Masterminded by Michael Grandage, this boldly imaginative season at the Sheffield Crucible aims to share the deep pleasure of Gill's drama with a wider audience. It is all the more admirable for two reasons. It was planned long before his recent play The York Realist proved such an unexpected hit in London earlier this year. And it dispels any whiff of necrophilia by presenting Gill as a creative work in progress. A retrospective of four earlier pieces is programmed alongside the main house premiere of his new play, Original Sin, a reworking of the "Lulu" legend, with a boy as the lust-object.

The season has begun with three of the revivals. The best of these pieces – Small Change (1976) and Kick for Touch (1983) – are rooted in Gill's imaginative homeland. This is Catholic, working-class Wales where the poverty is so bad you have to hide from the rent man. The theme of gifted sons who struggle to extricate themselves from the apron strings of mothers might lead you to expect a reverent rerun of Lawrence, with the addition of an equally agonised bond between brothers or male childhood friends. But these immaculately cast and beautifully nuanced productions – directed respectively by Rufus Norris and Josie Rourke – are powerful eye-openers to Gill's breathtaking audacity with form and dialogue.

The plays jettison the regularities of linear plot as firmly as they junk the bric-a-brac of realistic scenery. In this starkly poetic stage language, the simple tilting of a face in a different direction, or re-angling of a chair, can effect an instantaneous relocation in time or place. As the characters fight with their psychic inheritance, Gill's dramaturgy shows how the past remains inescapably active in our lives, through the use of a kind of fierce temporal flickering that feels like an edgy, yet somehow continuous, present tense. Without ever losing its ring of authentic vernacular, the dialogue, too, is heightened in expressiveness, through the motif-like echoing of phrases, woven together in the manner of a musical score.

Matt Bardock and Justin Salinger superbly communicate the tangle of estrangement and stifling closeness between brothers in Kick for Touch, a childhood trauma at once disuniting them as a family and leaving them hopelessly bound together. Unequal love is dramatised through the unfinished business of two childhood friends (the excellent James Loye and Damian O'Hare) in Small Change, and through the running-sore wranglings of a middle-aged writer and his self-obsessed, chronically irresolute bisexual boyfriend (given spot-on performances by Christopher Fulford and Stephen Billington) in Paul Miller's revival of the 1987 play Mean Tears.

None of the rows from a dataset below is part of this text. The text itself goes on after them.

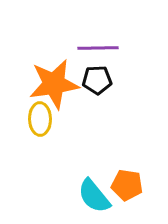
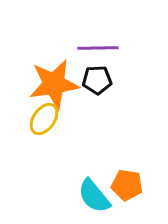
yellow ellipse: moved 4 px right; rotated 36 degrees clockwise
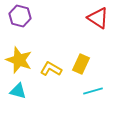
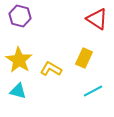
red triangle: moved 1 px left, 1 px down
yellow star: rotated 12 degrees clockwise
yellow rectangle: moved 3 px right, 6 px up
cyan line: rotated 12 degrees counterclockwise
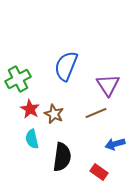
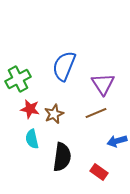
blue semicircle: moved 2 px left
purple triangle: moved 5 px left, 1 px up
red star: rotated 18 degrees counterclockwise
brown star: rotated 24 degrees clockwise
blue arrow: moved 2 px right, 3 px up
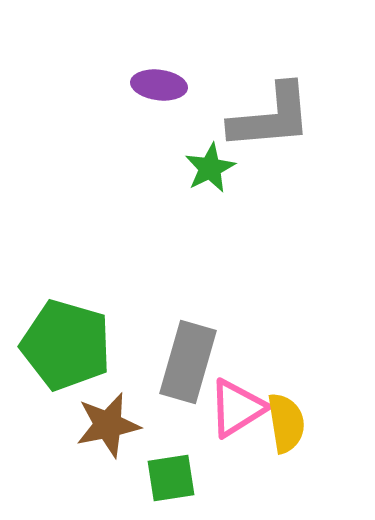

This last, with its metropolitan setting, is my least favourite. Repetitive in his ineffectual denunciations of the slippery lover, the writer figure comes across as an over-wordy exercise in self-pity and esprit d'escalier. The plays about the Welsh working class seem drawn from a deeper well, and contain images that will haunt you for the rest of your life: the infinitely touching sight, say, of the two very different mothers in Small Change (the lovely Susan Brown and Maureen Beattie) humming and dancing together in their pinnies – a moment of shy, spontaneous and fragile truancy from the difficult daily grind that will lead one of them to early suicide.

In the words of the playwright Nicholas Wright, a Peter Gill season is "one of the best producing ideas in years". It's further proof, too, of why the Crucible deserves its accolade as the Theatrical Management Association regional theatre of the year.